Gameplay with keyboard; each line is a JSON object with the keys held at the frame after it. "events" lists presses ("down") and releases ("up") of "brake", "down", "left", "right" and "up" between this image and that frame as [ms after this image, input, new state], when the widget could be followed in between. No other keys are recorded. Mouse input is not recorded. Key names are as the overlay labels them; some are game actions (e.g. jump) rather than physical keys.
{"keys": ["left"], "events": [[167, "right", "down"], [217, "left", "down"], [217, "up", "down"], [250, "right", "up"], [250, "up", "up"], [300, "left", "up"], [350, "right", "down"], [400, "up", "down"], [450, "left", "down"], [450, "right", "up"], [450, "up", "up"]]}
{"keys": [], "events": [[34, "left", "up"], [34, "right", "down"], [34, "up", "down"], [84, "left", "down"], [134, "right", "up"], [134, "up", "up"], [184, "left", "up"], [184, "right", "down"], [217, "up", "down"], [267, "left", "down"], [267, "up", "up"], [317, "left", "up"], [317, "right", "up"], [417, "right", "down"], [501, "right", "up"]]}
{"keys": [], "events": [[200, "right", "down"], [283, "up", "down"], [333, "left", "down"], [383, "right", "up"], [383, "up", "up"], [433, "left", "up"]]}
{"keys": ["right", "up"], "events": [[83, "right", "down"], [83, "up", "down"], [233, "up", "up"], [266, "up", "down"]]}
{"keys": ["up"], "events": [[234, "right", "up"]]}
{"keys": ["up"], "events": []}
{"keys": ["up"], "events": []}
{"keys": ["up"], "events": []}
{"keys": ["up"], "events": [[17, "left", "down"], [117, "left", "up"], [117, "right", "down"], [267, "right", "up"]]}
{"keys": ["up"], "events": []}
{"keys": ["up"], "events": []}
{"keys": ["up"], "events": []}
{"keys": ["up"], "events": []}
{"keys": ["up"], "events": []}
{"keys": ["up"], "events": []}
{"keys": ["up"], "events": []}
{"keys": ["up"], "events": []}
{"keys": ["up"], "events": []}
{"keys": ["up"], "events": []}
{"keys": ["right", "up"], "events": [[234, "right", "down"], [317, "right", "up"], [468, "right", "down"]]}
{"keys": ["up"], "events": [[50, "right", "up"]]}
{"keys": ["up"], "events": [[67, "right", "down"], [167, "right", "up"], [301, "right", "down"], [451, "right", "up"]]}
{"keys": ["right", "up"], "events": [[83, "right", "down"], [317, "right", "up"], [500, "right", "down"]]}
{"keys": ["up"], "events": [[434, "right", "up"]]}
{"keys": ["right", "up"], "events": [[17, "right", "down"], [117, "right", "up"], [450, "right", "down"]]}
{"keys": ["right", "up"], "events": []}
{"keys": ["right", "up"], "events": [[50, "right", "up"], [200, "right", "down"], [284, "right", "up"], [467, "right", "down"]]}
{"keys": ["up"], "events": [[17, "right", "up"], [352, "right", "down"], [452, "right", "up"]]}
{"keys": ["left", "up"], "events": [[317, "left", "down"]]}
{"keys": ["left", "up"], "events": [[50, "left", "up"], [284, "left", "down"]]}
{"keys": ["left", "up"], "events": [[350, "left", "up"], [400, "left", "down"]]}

Work instruction:
Please set down all the data word for word.

Expected answer:
Gameplay with keyboard; each line is a JSON object with the keys held at the frame after it. "events" lists presses ("down") and releases ("up") of "brake", "down", "left", "right" and "up" between this image and that frame as [ms after this image, input, new state], when the widget could be followed in between. No other keys are recorded. Mouse input is not recorded. Key names are as the overlay labels them; some are game actions (e.g. jump) rather than physical keys.
{"keys": ["left"], "events": [[167, "right", "down"], [217, "left", "down"], [217, "up", "down"], [250, "right", "up"], [250, "up", "up"], [300, "left", "up"], [350, "right", "down"], [400, "up", "down"], [450, "left", "down"], [450, "right", "up"], [450, "up", "up"]]}
{"keys": [], "events": [[34, "left", "up"], [34, "right", "down"], [34, "up", "down"], [84, "left", "down"], [134, "right", "up"], [134, "up", "up"], [184, "left", "up"], [184, "right", "down"], [217, "up", "down"], [267, "left", "down"], [267, "up", "up"], [317, "left", "up"], [317, "right", "up"], [417, "right", "down"], [501, "right", "up"]]}
{"keys": [], "events": [[200, "right", "down"], [283, "up", "down"], [333, "left", "down"], [383, "right", "up"], [383, "up", "up"], [433, "left", "up"]]}
{"keys": ["right", "up"], "events": [[83, "right", "down"], [83, "up", "down"], [233, "up", "up"], [266, "up", "down"]]}
{"keys": ["up"], "events": [[234, "right", "up"]]}
{"keys": ["up"], "events": []}
{"keys": ["up"], "events": []}
{"keys": ["up"], "events": []}
{"keys": ["up"], "events": [[17, "left", "down"], [117, "left", "up"], [117, "right", "down"], [267, "right", "up"]]}
{"keys": ["up"], "events": []}
{"keys": ["up"], "events": []}
{"keys": ["up"], "events": []}
{"keys": ["up"], "events": []}
{"keys": ["up"], "events": []}
{"keys": ["up"], "events": []}
{"keys": ["up"], "events": []}
{"keys": ["up"], "events": []}
{"keys": ["up"], "events": []}
{"keys": ["up"], "events": []}
{"keys": ["right", "up"], "events": [[234, "right", "down"], [317, "right", "up"], [468, "right", "down"]]}
{"keys": ["up"], "events": [[50, "right", "up"]]}
{"keys": ["up"], "events": [[67, "right", "down"], [167, "right", "up"], [301, "right", "down"], [451, "right", "up"]]}
{"keys": ["right", "up"], "events": [[83, "right", "down"], [317, "right", "up"], [500, "right", "down"]]}
{"keys": ["up"], "events": [[434, "right", "up"]]}
{"keys": ["right", "up"], "events": [[17, "right", "down"], [117, "right", "up"], [450, "right", "down"]]}
{"keys": ["right", "up"], "events": []}
{"keys": ["right", "up"], "events": [[50, "right", "up"], [200, "right", "down"], [284, "right", "up"], [467, "right", "down"]]}
{"keys": ["up"], "events": [[17, "right", "up"], [352, "right", "down"], [452, "right", "up"]]}
{"keys": ["left", "up"], "events": [[317, "left", "down"]]}
{"keys": ["left", "up"], "events": [[50, "left", "up"], [284, "left", "down"]]}
{"keys": ["left", "up"], "events": [[350, "left", "up"], [400, "left", "down"]]}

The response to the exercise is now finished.